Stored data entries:
· · · ·

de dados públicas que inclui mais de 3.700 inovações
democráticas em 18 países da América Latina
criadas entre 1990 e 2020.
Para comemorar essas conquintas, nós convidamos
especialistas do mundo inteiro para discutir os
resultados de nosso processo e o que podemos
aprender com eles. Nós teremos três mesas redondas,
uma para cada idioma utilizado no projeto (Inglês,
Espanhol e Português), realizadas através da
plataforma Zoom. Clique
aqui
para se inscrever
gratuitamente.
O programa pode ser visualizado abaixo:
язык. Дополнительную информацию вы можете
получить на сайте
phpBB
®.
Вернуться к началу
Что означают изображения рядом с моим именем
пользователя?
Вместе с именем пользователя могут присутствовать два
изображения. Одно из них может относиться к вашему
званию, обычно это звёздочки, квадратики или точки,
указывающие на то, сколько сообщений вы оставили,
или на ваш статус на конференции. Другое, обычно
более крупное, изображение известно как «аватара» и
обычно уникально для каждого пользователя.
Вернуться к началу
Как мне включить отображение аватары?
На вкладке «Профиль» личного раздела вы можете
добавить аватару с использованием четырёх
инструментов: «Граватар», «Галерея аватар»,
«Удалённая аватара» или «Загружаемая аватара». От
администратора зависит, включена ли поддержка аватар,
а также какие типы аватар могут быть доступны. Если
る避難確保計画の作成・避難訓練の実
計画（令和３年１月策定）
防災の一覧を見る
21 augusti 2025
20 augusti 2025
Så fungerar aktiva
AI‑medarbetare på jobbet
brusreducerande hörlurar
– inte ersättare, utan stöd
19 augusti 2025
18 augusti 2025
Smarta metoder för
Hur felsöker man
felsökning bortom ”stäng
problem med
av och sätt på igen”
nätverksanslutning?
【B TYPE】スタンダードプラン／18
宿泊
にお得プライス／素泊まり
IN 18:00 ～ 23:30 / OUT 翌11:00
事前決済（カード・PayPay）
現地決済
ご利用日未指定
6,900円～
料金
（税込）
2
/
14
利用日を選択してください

· · · ·

**ABOUT THIS EXERCISE**
Return word for word the lines above from the line with "добавить аватару с использованием четырёх" to the line with "19 augusti 2025", including both and leaving out all others.

**FINISHED EXERCISE**
добавить аватару с использованием четырёх
инструментов: «Граватар», «Галерея аватар»,
«Удалённая аватара» или «Загружаемая аватара». От
администратора зависит, включена ли поддержка аватар,
а также какие типы аватар могут быть доступны. Если
る避難確保計画の作成・避難訓練の実
計画（令和３年１月策定）
防災の一覧を見る
21 augusti 2025
20 augusti 2025
Så fungerar aktiva
AI‑medarbetare på jobbet
brusreducerande hörlurar
– inte ersättare, utan stöd
19 augusti 2025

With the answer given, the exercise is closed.